SportsLetter: In writing about the Dodgers in the mid-1950s, you encroached on Roger Kahn's territory [Boys of Summer]. How did that book affect your work?

Shapiro: Boys of Summer is a marvelous book. Kahn had covered the team in 1953, which many players told me was their best team even though they didn't win the Series. So he knew the players when they were young men in their prime, and he's going back to write about his contemporaries. I wrote a completely different book. There are many similar characters, but by 1956 the team is aging and Brooklyn is changing. Because I didn't live through it, I had to go back and recreate this through interviews and newspaper accounts.

SportsLetter: The Dodgers moved west in 1958. Why did you choose to write about the 1956 season?

Shapiro: I felt I needed a season because baseball lends itself to narrative time. So much happens and there's a relentless beat — there's so much you can do with it. 1955 had been done to death because that was the year the Dodgers won their only World Series. 1957 was depressing because they played the whole season under a dark cloud. 1956 was a great season, with an exciting pennant race. But the only thing anyone remembers about it is Don Larsen's perfect game [in the 1956 World Series]. As I did research I began to get the impression that, in 1956, the world is changing and only two people see it: Walter O'Malley and Robert Moses.

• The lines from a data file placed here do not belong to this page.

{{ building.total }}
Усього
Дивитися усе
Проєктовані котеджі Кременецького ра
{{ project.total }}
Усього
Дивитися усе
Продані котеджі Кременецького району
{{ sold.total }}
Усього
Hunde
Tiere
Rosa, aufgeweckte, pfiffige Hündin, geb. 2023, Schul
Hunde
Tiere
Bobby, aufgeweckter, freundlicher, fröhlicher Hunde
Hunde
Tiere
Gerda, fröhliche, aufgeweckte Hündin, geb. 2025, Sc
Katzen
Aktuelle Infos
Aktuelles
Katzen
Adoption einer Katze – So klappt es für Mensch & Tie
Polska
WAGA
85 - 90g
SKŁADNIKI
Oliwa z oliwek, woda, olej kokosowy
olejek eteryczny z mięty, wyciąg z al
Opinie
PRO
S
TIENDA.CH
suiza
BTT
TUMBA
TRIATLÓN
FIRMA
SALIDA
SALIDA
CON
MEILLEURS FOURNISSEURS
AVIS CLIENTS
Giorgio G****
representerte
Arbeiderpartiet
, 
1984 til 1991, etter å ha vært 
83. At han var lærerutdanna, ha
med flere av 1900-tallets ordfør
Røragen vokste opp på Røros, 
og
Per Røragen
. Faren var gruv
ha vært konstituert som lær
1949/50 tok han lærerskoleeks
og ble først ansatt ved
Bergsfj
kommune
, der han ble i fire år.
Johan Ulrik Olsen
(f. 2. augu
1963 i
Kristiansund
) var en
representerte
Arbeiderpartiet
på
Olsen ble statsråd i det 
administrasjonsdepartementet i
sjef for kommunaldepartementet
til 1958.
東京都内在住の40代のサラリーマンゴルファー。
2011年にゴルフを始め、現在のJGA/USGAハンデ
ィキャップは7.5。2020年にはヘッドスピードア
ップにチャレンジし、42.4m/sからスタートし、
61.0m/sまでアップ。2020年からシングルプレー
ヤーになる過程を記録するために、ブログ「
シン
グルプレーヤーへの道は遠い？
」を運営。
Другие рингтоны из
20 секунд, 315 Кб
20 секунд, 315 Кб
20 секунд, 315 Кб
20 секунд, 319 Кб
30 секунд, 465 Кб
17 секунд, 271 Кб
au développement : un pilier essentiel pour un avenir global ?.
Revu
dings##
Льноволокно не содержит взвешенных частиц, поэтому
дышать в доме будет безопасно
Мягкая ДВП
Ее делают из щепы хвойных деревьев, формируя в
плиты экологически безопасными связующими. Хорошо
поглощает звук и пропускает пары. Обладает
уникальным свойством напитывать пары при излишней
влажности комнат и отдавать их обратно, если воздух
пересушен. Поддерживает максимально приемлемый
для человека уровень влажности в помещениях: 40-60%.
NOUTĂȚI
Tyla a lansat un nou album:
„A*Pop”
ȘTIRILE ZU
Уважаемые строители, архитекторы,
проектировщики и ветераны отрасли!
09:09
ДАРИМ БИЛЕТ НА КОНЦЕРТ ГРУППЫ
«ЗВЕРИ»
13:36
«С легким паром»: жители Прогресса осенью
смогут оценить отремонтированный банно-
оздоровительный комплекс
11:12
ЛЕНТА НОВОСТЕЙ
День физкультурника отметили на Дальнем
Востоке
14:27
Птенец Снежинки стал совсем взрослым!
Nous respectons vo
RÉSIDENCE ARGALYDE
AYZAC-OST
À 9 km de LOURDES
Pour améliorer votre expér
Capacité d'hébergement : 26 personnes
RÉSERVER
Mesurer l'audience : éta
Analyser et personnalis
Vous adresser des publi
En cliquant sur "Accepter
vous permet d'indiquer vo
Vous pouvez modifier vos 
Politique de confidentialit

SportsLetter: In the book, you relate a conversation that O'Malley had with [L.A. city councilwoman] Rosalind Wyman, with O'Malley telling her, "I am a New Yorker. If I can get the best deal in New York I will stay in New York." Did New York blow this deal?

Shapiro: There's no doubt in my mind that if New York had come through and allowed him to build where he wanted, on Flatbush Avenue, he would have stayed. He wanted to stay until the end. But New York never came through.

SportsLetter: Was Los Angeles' deal — the 300 acres in Chavez Ravine and promises to build access roads — just too good to pass up?

Shapiro: In retrospect, O'Malley looks like a genius. Certainly, he was brilliant in playing New York and Los Angeles off each other. But he had no assurances that this would work out in L.A. The West Coast was unknown territory.